» **Your instructions**
Reproduce all entries precisely, down to the last character.

» **Material supplied**
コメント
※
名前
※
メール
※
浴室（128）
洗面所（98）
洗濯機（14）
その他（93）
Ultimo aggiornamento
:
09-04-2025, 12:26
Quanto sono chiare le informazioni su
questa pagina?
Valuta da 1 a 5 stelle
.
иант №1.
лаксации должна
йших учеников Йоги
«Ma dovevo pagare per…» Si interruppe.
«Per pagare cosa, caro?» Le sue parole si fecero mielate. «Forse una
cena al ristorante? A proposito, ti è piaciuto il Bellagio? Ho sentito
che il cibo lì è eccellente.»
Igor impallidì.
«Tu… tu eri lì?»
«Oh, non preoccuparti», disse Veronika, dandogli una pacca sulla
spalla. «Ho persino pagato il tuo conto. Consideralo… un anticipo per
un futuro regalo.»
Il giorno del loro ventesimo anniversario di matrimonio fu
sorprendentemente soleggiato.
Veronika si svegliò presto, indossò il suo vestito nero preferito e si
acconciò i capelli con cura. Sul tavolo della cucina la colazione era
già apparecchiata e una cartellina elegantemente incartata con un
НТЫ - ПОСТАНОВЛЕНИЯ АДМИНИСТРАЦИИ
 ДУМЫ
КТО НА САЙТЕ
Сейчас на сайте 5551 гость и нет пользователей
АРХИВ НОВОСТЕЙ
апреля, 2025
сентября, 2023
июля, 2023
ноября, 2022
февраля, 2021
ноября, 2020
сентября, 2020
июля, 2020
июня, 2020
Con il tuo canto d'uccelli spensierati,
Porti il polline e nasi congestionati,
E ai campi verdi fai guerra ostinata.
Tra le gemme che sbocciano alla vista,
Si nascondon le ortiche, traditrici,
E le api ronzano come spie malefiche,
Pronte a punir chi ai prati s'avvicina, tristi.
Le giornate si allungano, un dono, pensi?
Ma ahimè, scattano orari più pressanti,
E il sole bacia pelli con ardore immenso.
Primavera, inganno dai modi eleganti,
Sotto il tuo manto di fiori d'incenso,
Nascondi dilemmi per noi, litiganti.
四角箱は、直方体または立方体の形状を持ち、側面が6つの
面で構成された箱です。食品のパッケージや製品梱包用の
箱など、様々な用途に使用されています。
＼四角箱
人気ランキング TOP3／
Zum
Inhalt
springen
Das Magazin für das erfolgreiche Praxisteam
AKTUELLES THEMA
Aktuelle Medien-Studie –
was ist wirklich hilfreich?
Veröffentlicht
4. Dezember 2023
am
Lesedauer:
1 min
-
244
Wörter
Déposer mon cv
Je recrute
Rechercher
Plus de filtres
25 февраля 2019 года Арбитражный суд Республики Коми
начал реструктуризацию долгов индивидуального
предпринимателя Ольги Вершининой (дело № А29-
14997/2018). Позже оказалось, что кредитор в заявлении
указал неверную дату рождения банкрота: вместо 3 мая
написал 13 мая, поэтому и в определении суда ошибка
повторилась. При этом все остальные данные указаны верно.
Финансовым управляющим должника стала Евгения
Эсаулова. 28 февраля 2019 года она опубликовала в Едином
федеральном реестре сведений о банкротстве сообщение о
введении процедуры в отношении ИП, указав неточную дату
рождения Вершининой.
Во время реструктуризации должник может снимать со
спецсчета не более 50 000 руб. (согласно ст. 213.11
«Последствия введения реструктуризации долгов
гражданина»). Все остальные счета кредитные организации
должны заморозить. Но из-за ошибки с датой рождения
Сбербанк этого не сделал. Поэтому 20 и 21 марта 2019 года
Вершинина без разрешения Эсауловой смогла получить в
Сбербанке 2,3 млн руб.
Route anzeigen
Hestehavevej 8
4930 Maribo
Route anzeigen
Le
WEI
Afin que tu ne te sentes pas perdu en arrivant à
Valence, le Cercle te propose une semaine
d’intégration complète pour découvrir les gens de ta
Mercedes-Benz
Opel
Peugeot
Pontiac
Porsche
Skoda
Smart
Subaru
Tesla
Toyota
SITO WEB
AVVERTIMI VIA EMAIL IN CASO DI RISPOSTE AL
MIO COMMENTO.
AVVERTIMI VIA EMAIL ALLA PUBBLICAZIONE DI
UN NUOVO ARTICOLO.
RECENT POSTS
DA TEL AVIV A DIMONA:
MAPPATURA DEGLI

» **Answer**
コメント
※
名前
※
メール
※
浴室（128）
洗面所（98）
洗濯機（14）
その他（93）
Ultimo aggiornamento
:
09-04-2025, 12:26
Quanto sono chiare le informazioni su
questa pagina?
Valuta da 1 a 5 stelle
.
иант №1.
лаксации должна
йших учеников Йоги
«Ma dovevo pagare per…» Si interruppe.
«Per pagare cosa, caro?» Le sue parole si fecero mielate. «Forse una
cena al ristorante? A proposito, ti è piaciuto il Bellagio? Ho sentito
che il cibo lì è eccellente.»
Igor impallidì.
«Tu… tu eri lì?»
«Oh, non preoccuparti», disse Veronika, dandogli una pacca sulla
spalla. «Ho persino pagato il tuo conto. Consideralo… un anticipo per
un futuro regalo.»
Il giorno del loro ventesimo anniversario di matrimonio fu
sorprendentemente soleggiato.
Veronika si svegliò presto, indossò il suo vestito nero preferito e si
acconciò i capelli con cura. Sul tavolo della cucina la colazione era
già apparecchiata e una cartellina elegantemente incartata con un
НТЫ - ПОСТАНОВЛЕНИЯ АДМИНИСТРАЦИИ
 ДУМЫ
КТО НА САЙТЕ
Сейчас на сайте 5551 гость и нет пользователей
АРХИВ НОВОСТЕЙ
апреля, 2025
сентября, 2023
июля, 2023
ноября, 2022
февраля, 2021
ноября, 2020
сентября, 2020
июля, 2020
июня, 2020
Con il tuo canto d'uccelli spensierati,
Porti il polline e nasi congestionati,
E ai campi verdi fai guerra ostinata.
Tra le gemme che sbocciano alla vista,
Si nascondon le ortiche, traditrici,
E le api ronzano come spie malefiche,
Pronte a punir chi ai prati s'avvicina, tristi.
Le giornate si allungano, un dono, pensi?
Ma ahimè, scattano orari più pressanti,
E il sole bacia pelli con ardore immenso.
Primavera, inganno dai modi eleganti,
Sotto il tuo manto di fiori d'incenso,
Nascondi dilemmi per noi, litiganti.
四角箱は、直方体または立方体の形状を持ち、側面が6つの
面で構成された箱です。食品のパッケージや製品梱包用の
箱など、様々な用途に使用されています。
＼四角箱
人気ランキング TOP3／
Zum
Inhalt
springen
Das Magazin für das erfolgreiche Praxisteam
AKTUELLES THEMA
Aktuelle Medien-Studie –
was ist wirklich hilfreich?
Veröffentlicht
4. Dezember 2023
am
Lesedauer:
1 min
-
244
Wörter
Déposer mon cv
Je recrute
Rechercher
Plus de filtres
25 февраля 2019 года Арбитражный суд Республики Коми
начал реструктуризацию долгов индивидуального
предпринимателя Ольги Вершининой (дело № А29-
14997/2018). Позже оказалось, что кредитор в заявлении
указал неверную дату рождения банкрота: вместо 3 мая
написал 13 мая, поэтому и в определении суда ошибка
повторилась. При этом все остальные данные указаны верно.
Финансовым управляющим должника стала Евгения
Эсаулова. 28 февраля 2019 года она опубликовала в Едином
федеральном реестре сведений о банкротстве сообщение о
введении процедуры в отношении ИП, указав неточную дату
рождения Вершининой.
Во время реструктуризации должник может снимать со
спецсчета не более 50 000 руб. (согласно ст. 213.11
«Последствия введения реструктуризации долгов
гражданина»). Все остальные счета кредитные организации
должны заморозить. Но из-за ошибки с датой рождения
Сбербанк этого не сделал. Поэтому 20 и 21 марта 2019 года
Вершинина без разрешения Эсауловой смогла получить в
Сбербанке 2,3 млн руб.
Route anzeigen
Hestehavevej 8
4930 Maribo
Route anzeigen
Le
WEI
Afin que tu ne te sentes pas perdu en arrivant à
Valence, le Cercle te propose une semaine
d’intégration complète pour découvrir les gens de ta
Mercedes-Benz
Opel
Peugeot
Pontiac
Porsche
Skoda
Smart
Subaru
Tesla
Toyota
SITO WEB
AVVERTIMI VIA EMAIL IN CASO DI RISPOSTE AL
MIO COMMENTO.
AVVERTIMI VIA EMAIL ALLA PUBBLICAZIONE DI
UN NUOVO ARTICOLO.
RECENT POSTS
DA TEL AVIV A DIMONA:
MAPPATURA DEGLI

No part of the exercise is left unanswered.